The police have been informed of the incident. Councillor Joe Mihevc and park supervisor, Diane Tomlin, have also been informed. Councillor Mihevc commented, “This is terrible news. I trust that the police were called in. It would help with surveillance of the Park. We want this to be an isolated incident and not the beginning of any trend”. Diane noted that she had seen mounted police patrolling the park. Maybe there will be more regular patrols.

Beth Gosnell, the Councillor’s Special Assistant, said, “I meet with the [police] Division and we ask about area incidents, they will update us after they have had a chance to investigate in early June”.

I will post more information as I receive it.

John Cummings

Coywolf sighted in Cedarvale!

16th May: One of my correspondents via the Gmail reported on 26th April (sorry for delay) that she had seen a coywolf in the ravine. Here is a photo of one from the Toronto Star:

Wolves and coyotes are interbreeding to create an animal that has the pack-hunting instinct of wolves and the fearlessness of coyotes.

I will quote her directly: “This morning around 7 am I was at the east end of the ravine just past the curve up to the St Clair West subway. A coywolf passed right in front of me across the path, into the brush, where it stopped and we stared at each other (me in disbelief). It seemed fearless and had no instinct to run away. It just kept staring (unlike the more cautious foxes). I walked on slowly, ever watching it to make sure it wouldn’t dart at me. As I walked it just stayed there staring at me”.

She noted that it is known that coywolves generally live in groups and are known to attack other animals such as sheep and dogs, sometimes hunting in packs like wolves. She warned they could well attack off-leash dogs. She commented that there are many good reasons in any case to keep dogs on-leash (disturbance to wildlife, damage to growing plants etc), so this is an added reason to keep your dog on-leash. She said she had not seen foxes for a year and a half (and nor have I), perhaps because dogs (or it could be coywolves) have frightened them away.

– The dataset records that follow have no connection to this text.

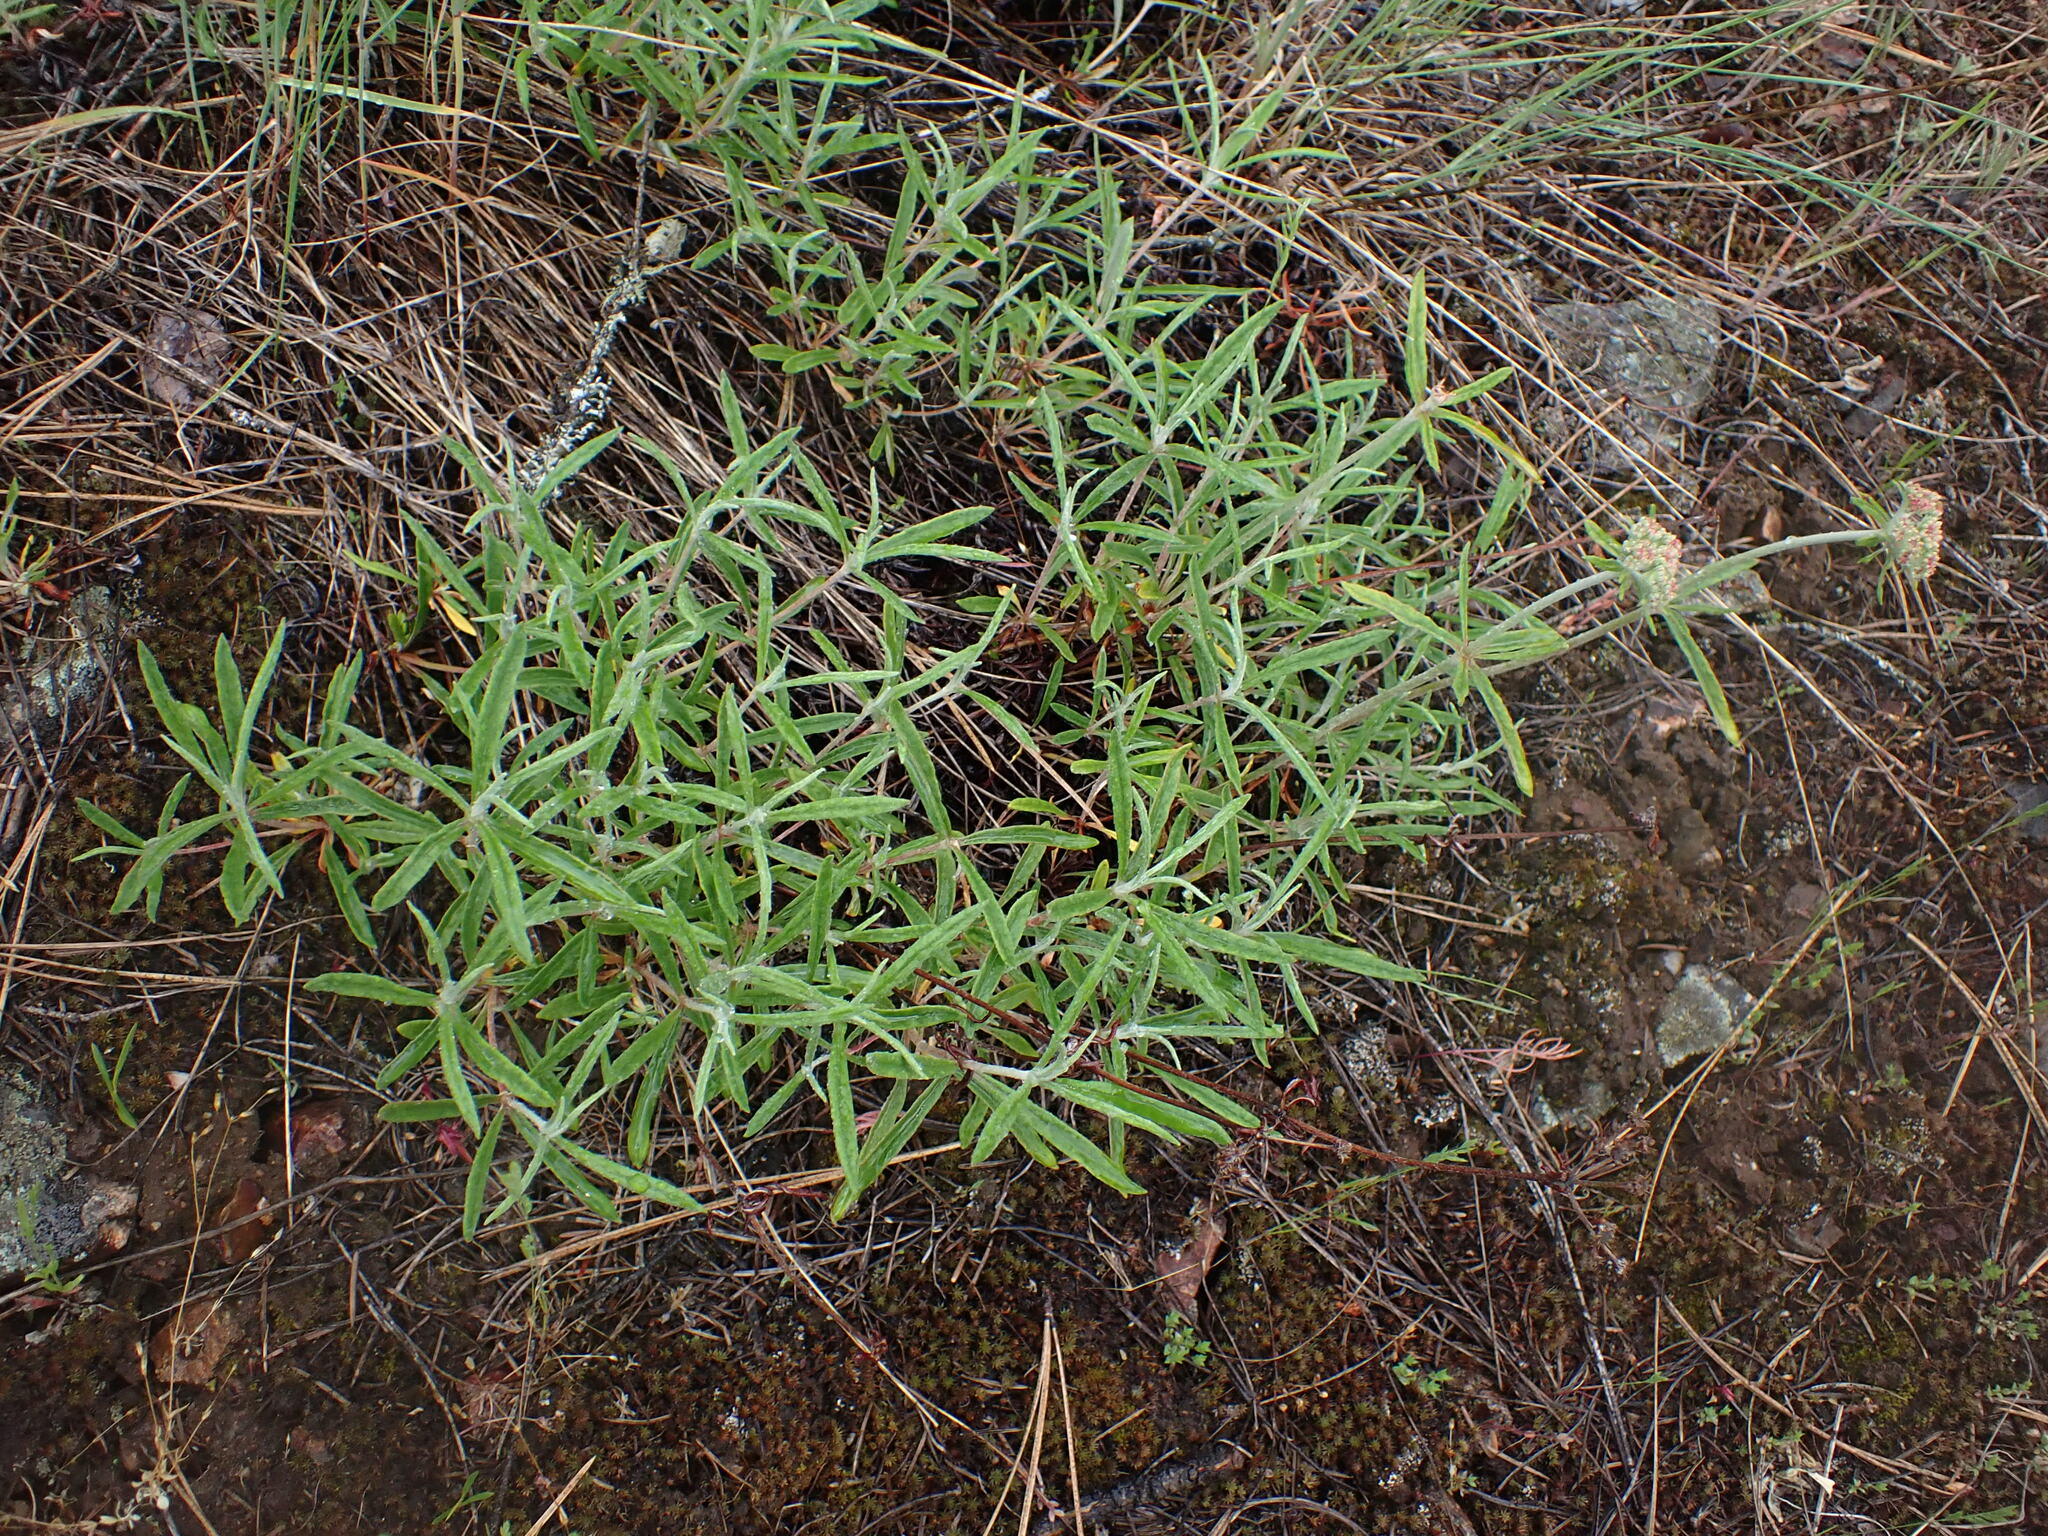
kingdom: Plantae
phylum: Tracheophyta
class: Magnoliopsida
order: Caryophyllales
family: Polygonaceae
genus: Eriogonum
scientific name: Eriogonum heracleoides
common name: Wyeth's buckwheat
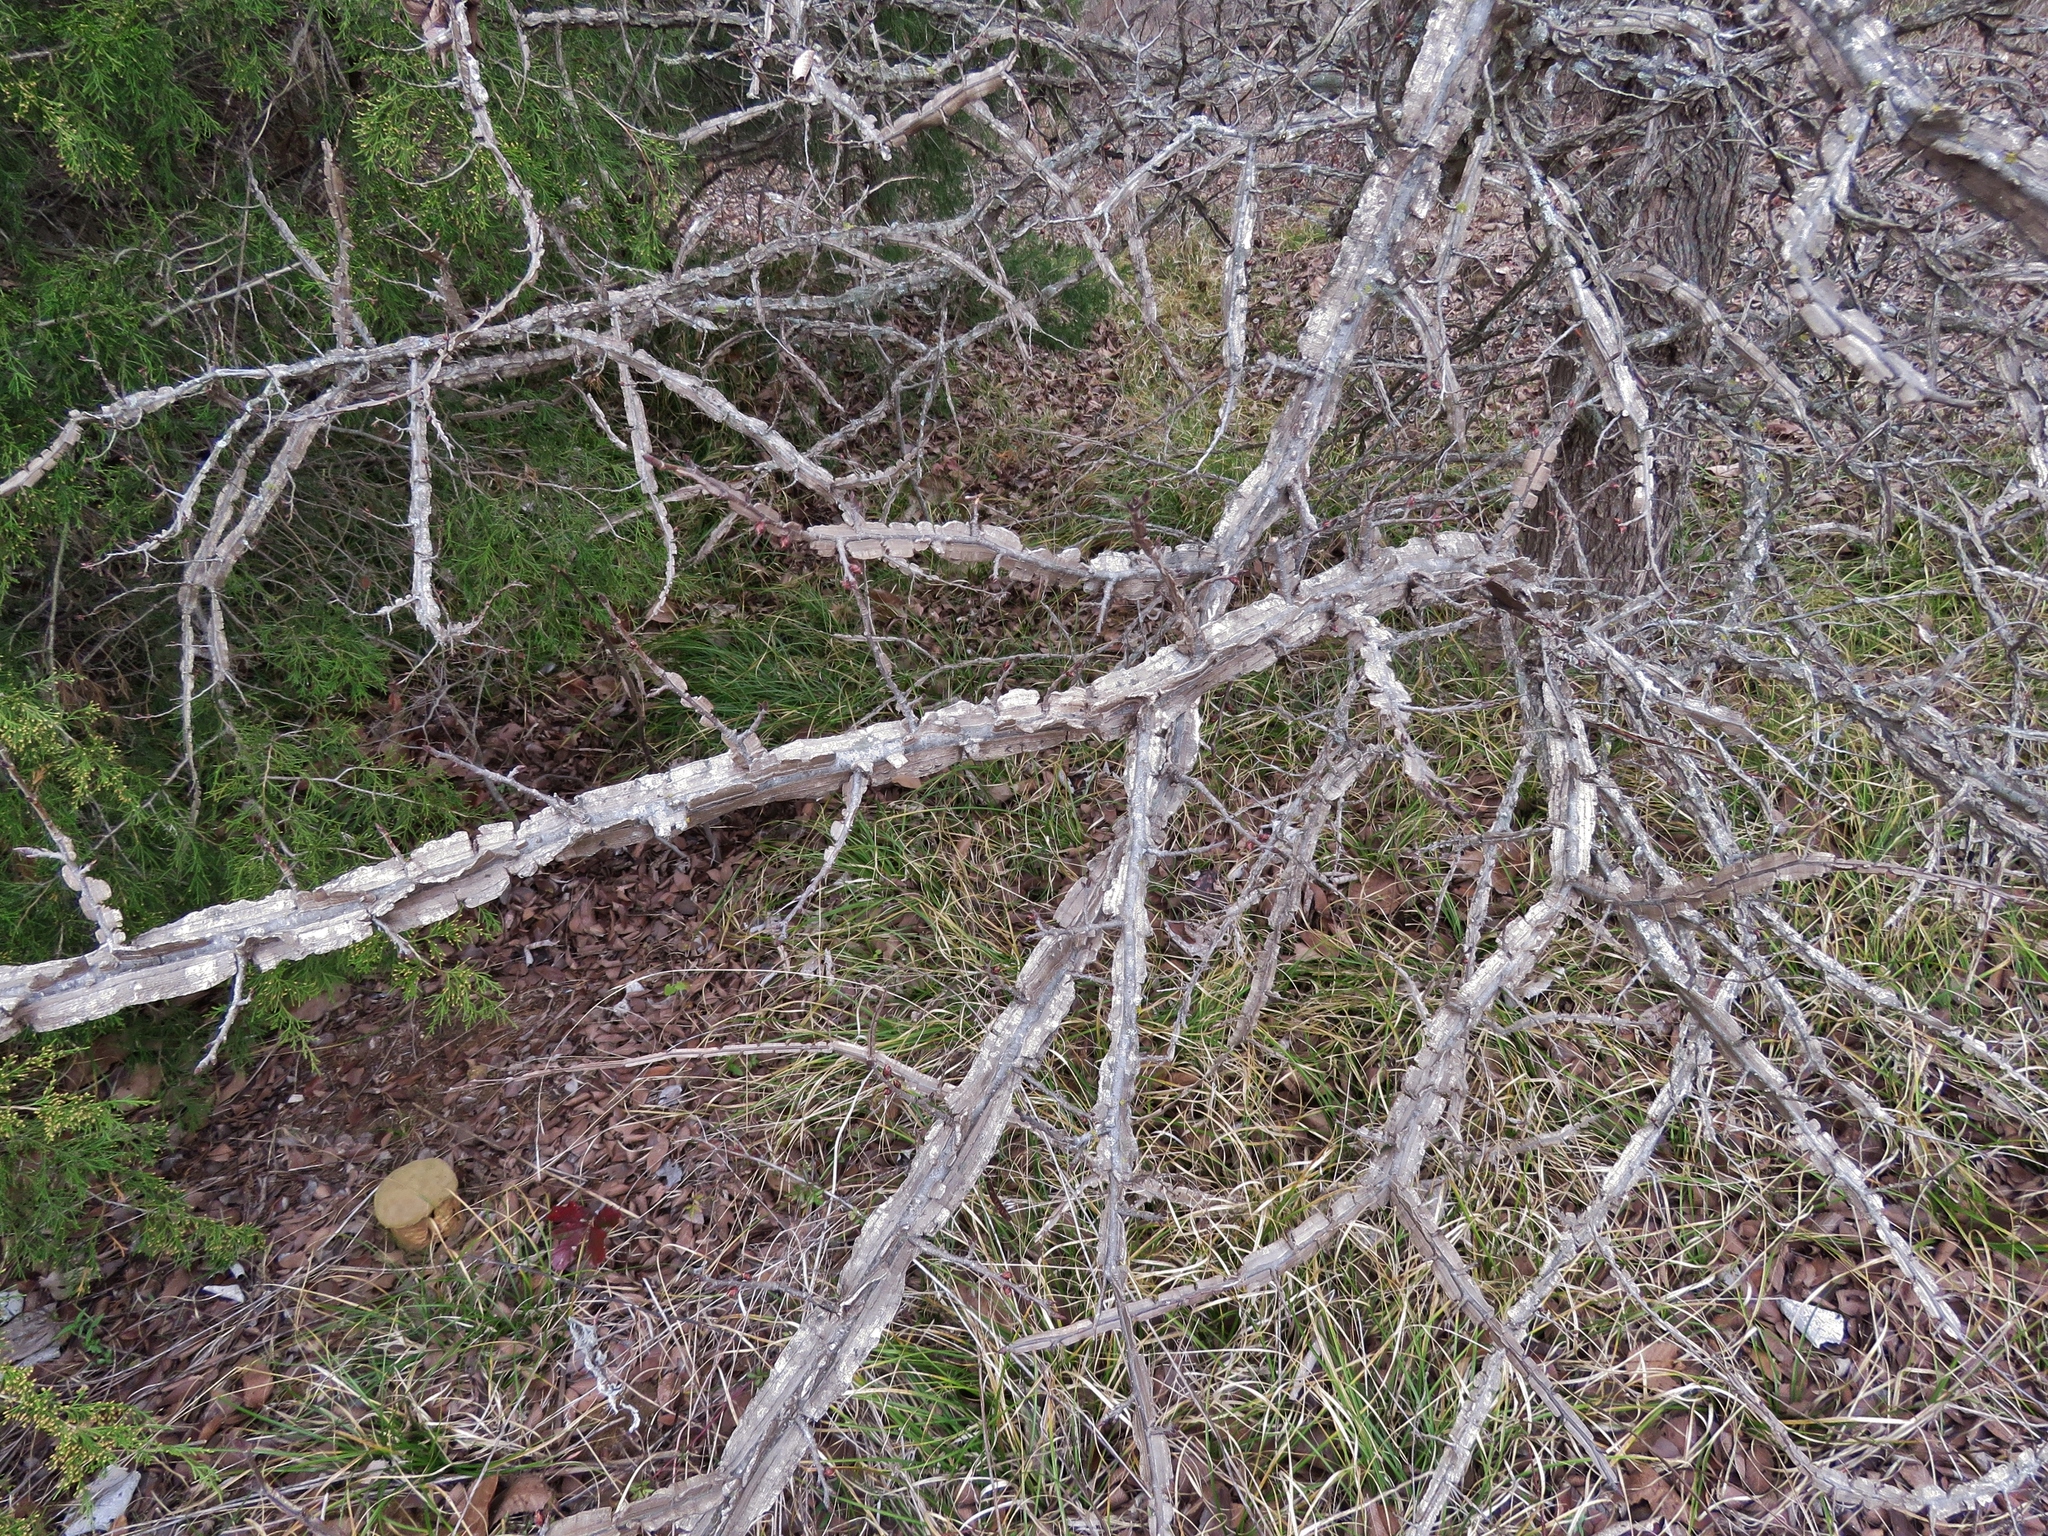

The Star article, by Carola Vyhnak from 15th  August 2009, quoted Trent University chair and professor of biology, Bradley White, as saying coywolves are a result of interbreeding between western coyotes and eastern wolves. As the wolf population declined because of deforestation, wolf control programs and other factors, the coyotes moved in from their original western range and interbred with eastern wolves.  The resulting animals are apparently bigger than either wolf or coyote, sometimes twice as big as a typical coyote. As noted, they have the wolf characteristic of pack hunting and also have the coyote characteristic of lack of fear of human-developed areas. Observers note that coywolves are a result of human intervention in nature; and some believe that the lack of fear of humans may be a result of humans leaving pet food and garbage around (as has happened with raccoons). They predict the interaction with coywolves will continue to evolve; as one of them put it, “there will be pets eaten in Rouge Valley”. And maybe in Cedarvale!

Let me know if anyone sees a fox, coyote, deer or coywolf in the park.